Ege Cansen: Memleketimden ekonomi manzaraları

Ege CANSEN
Haberin Devamı

HAZİRAN ayı enflasyonu, umduğumdan düşük çıktı. Büyük iktisatçılar, bu düşüklüğü ince ince yorumladılar. Yeni moda söylemle ‘‘çekirdek’’ (imalat sanayiine ait fiyatlar) enflasyonun, aslında fazlaca düşmediğini, dolayısıyla bu düşüşün kalıcı olamayacağını söylediler. Zaten işbaşında basının tutmadığı bir iktidar olsa, bu düşüşü ‘‘patlıcan, biber ucuzluğu’’ diye tiye alırdık. Bir diğer iddia da, kamu kesiminin zamları ertelediği idi. En tuhafıma giden de ‘‘özel sektör, enflasyonun düşürülmesinde kendine düşen görevi yapmıştır’’ tarzı beyanlar oldu. Kırk yıldır özel sektörün içindeyim, ‘‘Vatan benden, enflasyonun düşürülmesinde görev bekliyor, dolayısıyla işime gelse de fiyat zammı yapmam’’ diyen bir serbest teşebbüs erbabıyla tanışmak, bugüne kadar kısmet olmadı. Bırakın palavrayı, kim kimi kandırıyor Allah aşkına?

* * *

Uygulanmakta olan ‘‘döviz takozu ile fiyat istikrarı sağlama’’ yani ‘‘enflasyonu düşürme’’ programı, şu ana kadar başarılıdır. Bu programın temel eksikliği, böyle bir istikrar programını uygulayacağını vaat ettiği için halkın oyunu alarak iktidara gelmiş bir ‘‘siyasi önderin’’ işbaşında olmamasıdır. Buna rağmen Türk ekonomisinin 1999 sonunda uçurumun kenarına gelmiş olmasından ve IMF ile anlaşmaktan başka çare kalmadığından, Ecevit ve ortakları, ister istemez böylesi çetin bir görevi üstlenmiştir.

* * *

Bu programın mantığı, ‘‘enflasyon-devalüasyon-yüksek reel faiz’’ sarmalını ekonomi dışından bir ‘‘müdahale’’ ile kırmaya dayanıyordu. Nitekim, ‘‘döviz fiyatları piyasa oluşur’’ ilkesi bir süre için işlerlikten kaldırılmış, yerine ‘‘döviz fiyatlarını, Merkez Bankası önceden saptar’’ ilkesi konmuştur. Reel faizlerde ve enflasyonda elde edilen düşüşler, döviz fiyat artışlarının sınırlandırılması sayesindedir. Sarmalı bu şekilde kırmanın, başka bir yerde ‘‘zırıltı’’ çıkarması beklenmekteydi. O da ‘‘döviz dengesi’’nin bozulmasıydı. Bir de yedekte finansal sektörde kriz çıkması sorunu var.

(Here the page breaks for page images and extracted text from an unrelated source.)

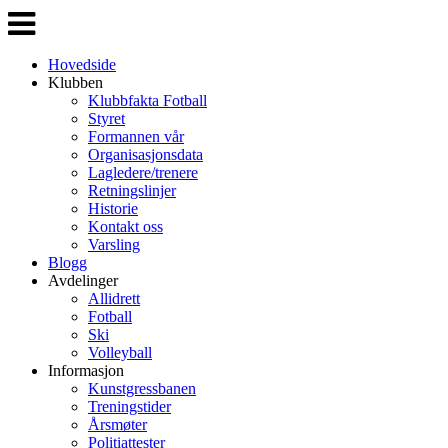
Veksle
navigasjon
Hovedside
Klubben
Klubbfakta Fotball
Styret
Formannen vår
Organisasjonsdata
Lagledere/trenere
Retningslinjer
Historie
Kontakt oss
Varsling
Blogg
Avdelinger
Allidrett
Fotball
Ski
Volleyball
Informasjon
Kunstgressbanen
Treningstider
Årsmøter
Politiattester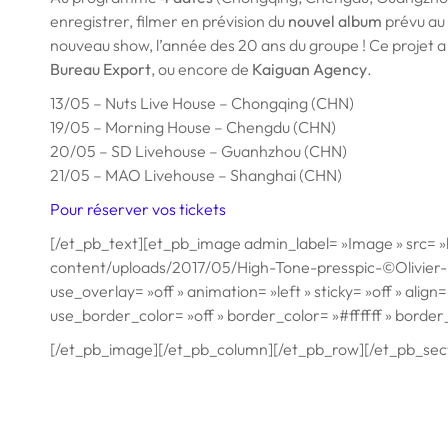
enregistrer, filmer en prévision du
nouvel album
prévu au
nouveau show, l’année des 20 ans du groupe ! Ce projet a é
Bureau Export
, ou encore de
Kaiguan Agency
.
13/05 – Nuts Live House – Chongqing (CHN)
19/05 – Morning House – Chengdu (CHN)
20/05 – SD Livehouse – Guanhzhou (CHN)
21/05 – MAO Livehouse – Shanghai (CHN)
Pour réserver vos tickets
[/et_pb_text][et_pb_image admin_label= »Image » src= »
content/uploads/2017/05/High-Tone-presspic-©Olivier-Ho
use_overlay= »off » animation= »left » sticky= »off » alig
use_border_color= »off » border_color= »#ffffff » border_s
[/et_pb_image][/et_pb_column][/et_pb_row][/et_pb_sec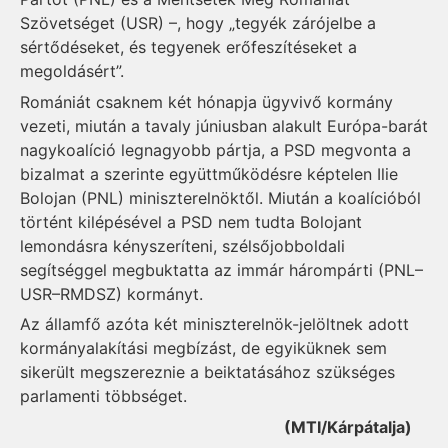
Szövetséget (USR) –, hogy „tegyék zárójelbe a
sértődéseket, és tegyenek erőfeszítéseket a
megoldásért”.
Romániát csaknem két hónapja ügyvivő kormány
vezeti, miután a tavaly júniusban alakult Európa-barát
nagykoalíció legnagyobb pártja, a PSD megvonta a
bizalmat a szerinte együttműködésre képtelen Ilie
Bolojan (PNL) miniszterelnöktől. Miután a koalícióból
történt kilépésével a PSD nem tudta Bolojant
lemondásra kényszeríteni, szélsőjobboldali
segítséggel megbuktatta az immár hárompárti (PNL–
USR–RMDSZ) kormányt.
Az államfő azóta két miniszterelnök-jelöltnek adott
kormány­alakítási megbízást, de egyiküknek sem
sikerült megszereznie a beiktatásához szükséges
parlamenti többséget.
(MTI/Kárpátalja)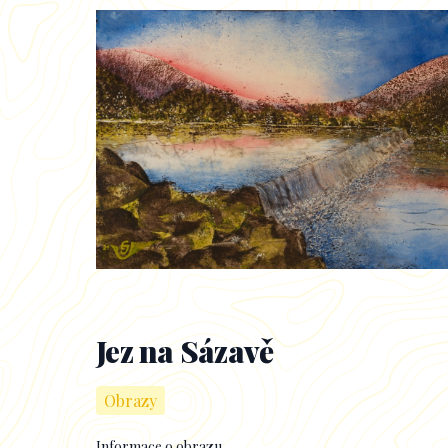
Jez na Sázavě
Obrazy
Informace o obrazu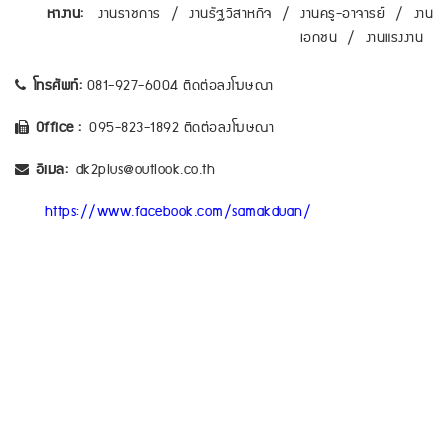
หางาน:
งานราชการ
/
งานรัฐวิสาหกิจ
/
งานครู-อาจารย์
/
งาน
เอกชน
/
งานแรงงาน
โทรศัพท์:
081-927-6004 ติดต่อลงโฆษณา
Office :
095-823-1892 ติดต่อลงโฆษณา
อีเมล:
dk2plus@outlook.co.th
https://www.facebook.com/samakduan/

Birinci zırıltı görünür hale gelmiştir. Umulan, doğrudan yabancı sermaye yatırımları ile cari açığın kapanmasıydı. Yabancı sermaye yatırımları, bazı ümit veren gelişmeler olmasına rağmen, istenilen düzeye çıkmamıştır. Bunun üzerine Merkez Bankası Başkanı ‘‘icap ederse, ithalata zorluk çıkartırız’’ deme noktasına gelmiştir. Bu zorluğu, Gümrük Birliği ve sair uluslararası gümrük tarife anlaşmaları muvacehesinde nasıl sağlar, onu anlayamadım. Herhalde gümrük tarifesi dışı engeller koymayı tasarlamaktadır. Ben, Başkan Erçel'in bu ümitsiz çıkışını anlayışla karşıladım. Herhalde, döviz fiyat artışlarını önceden saptamak, kira artışlarını sınırlamak, ücret zamlarını tahkimle belirlemek gibi, serbest pazar ekonomisi ilkelerine aykırı (ama bu devrede doğru) kararları içimize sindiriyoruz da, ithalatı kısıtlayıcı tedbir almayı niye külliyen reddediyoruz diye düşünmektedir.

Bu işin şakası yok. Bir döviz krizi çıkana kadar, işler ‘‘oluruna’’ bırakılamaz. Gidişe bir yerden müdahale etmek gerekebilir. İktisat mantığı içinde kalmak gerekiyorsa, ithalatı kısıtlama gibi uygulaması çok zor tedbirler yerine ‘‘parafiskal’’ (yani faiz ve vergi artırma) önlemlerine başvurmak düşünülebilir.

Son Söz: Somut gerçekler, acı tedbirleri haklı kılar.